The ocean contains far more than salts and living organisms. The next time you take a swim think about the many thousands of diverse dissolved organic molecules (DOM) you are swimming through. DOM is operationally defined as smaller than a bacterial cell (0.1µm). It includes viruses and large (such as DNA) to very small molecules (amino acids and sugars).  The world's ocean mixes every ~1500 years, however the age of DOM is much older (4-6,000 yrs) suggesting many of these molecules are not efficiently removed by bacteria and persist for multiple ocean mixing cycles. In this way, the large DOM reservoir (662 GtC) stores carbon and mediates Earth's climate on immediate to millennial timescales. 

            

Our group's goal on this cruise is to understand the relative cycling rates of these molecules by determining their radiocarbon (14C) ages . We are particularly interested in determining the sources and cycling of highly-aged DOM components with human-induced inputs, such as combustion products, which we call Black Carbon (BC). We collect filtered seawater from the Niskin bottles at many depths and freeze them on board until we can analyze them back on land at the UC Irvine, Keck Carbon Cycle Accelerator Mass Spectrometer (AMS) Lab.  

Freezer samples on board

Mass Spectrometer back on land

 

  

by Brett Walker

Underway at last

We are finally sailing, leaving Pearl Harbor on Memorial Day 2015. The failure of the compressor of one of the air-cons kept us in port a bit longer than expected. Six days to be exact, some of which will be added at the end of the cruise. By now, we have completed a CTD test cast around the 1000 m isobath as well as a bongo net test cast and are underway to our first real station along 152ºW. The weather is calm, and we are hopeful for a smooth trip (aka "bunny cruise")! 

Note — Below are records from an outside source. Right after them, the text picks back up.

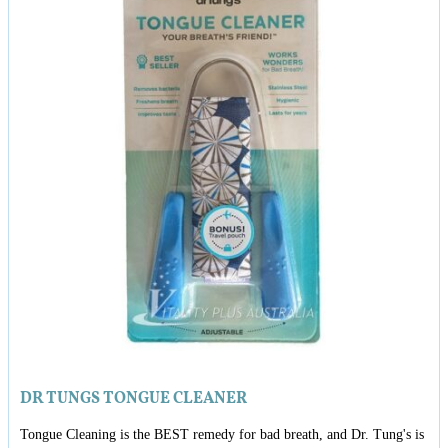
DR TUNGS TONGUE CLEANER
Tongue Cleaning is the BEST remedy for bad breath, and Dr. Tung's is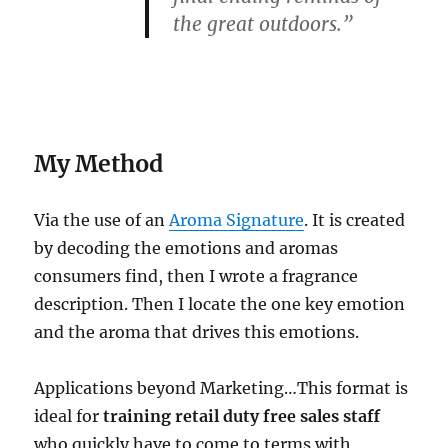
the great
outdoors
.”
My Method
Via the use of an
Aroma Signature
. It is created
by decoding the emotions and aromas
consumers find, then I wrote a fragrance
description. Then I locate the one key emotion
and the aroma that drives this emotions.
Applications beyond Marketing…This format is
ideal for
training
retail duty free sales staff
who quickly have to come to terms with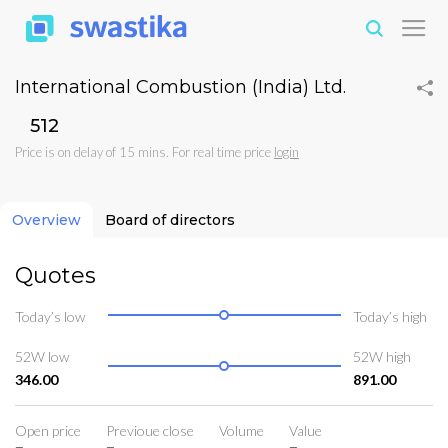
International Combustion (India) Ltd.
₹512
Price is on delay of 15 mins. For real time price
login
Overview
Board of directors
Quotes
Today’s low
Today’s high
52W low
52W high
346.00
891.00
Open price
Previoue close
Volume
Value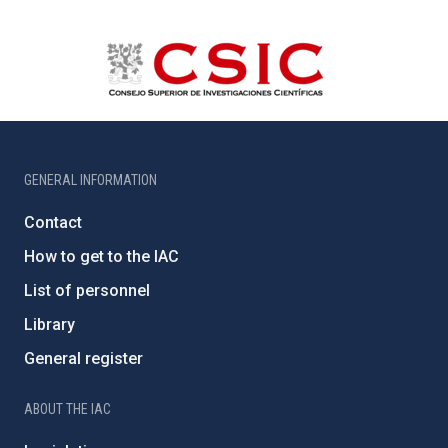
GENERAL INFORMATION
Contact
How to get to the IAC
List of personnel
Library
General register
ABOUT THE IAC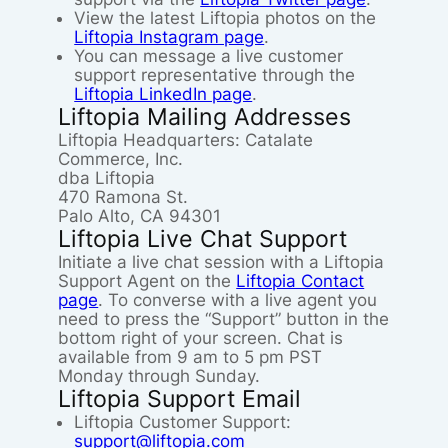
View the latest Liftopia photos on the
Liftopia Instagram page
.
You can message a live customer
support representative through the
Liftopia LinkedIn page
.
Liftopia Mailing Addresses
Liftopia Headquarters: Catalate
Commerce, Inc.
dba Liftopia
470 Ramona St.
Palo Alto, CA 94301
Liftopia Live Chat Support
Initiate a live chat session with a Liftopia
Support Agent on the
Liftopia Contact
page
. To converse with a live agent you
need to press the “Support” button in the
bottom right of your screen. Chat is
available from 9 am to 5 pm PST
Monday through Sunday.
Liftopia Support Email
Liftopia Customer Support:
support@liftopia.com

Last view of Diamond Head Crater and Honolulu, learning about the CTD rosette and mounted instruments, pteropods from the bongo net test cast, and chief scientist (Alison Macdonald) and CTD student (Andrew Shao) working in the TV lounge (taking a break from the very cold computer room, brrr).

Getting ready

The last occupation of the P16N Hawaii-Alaska leg took place in March 2006 on the R/V Thompson. Almost a decade later, we are about to head out into the northeastern Pacific again, this time on the R/V Brown. Leg 1 from Tahiti-Hawaii is already complete. See their blog posts here.

Picture taken from Bridge of R/V Thompson in 2006, somewhere along 152°W.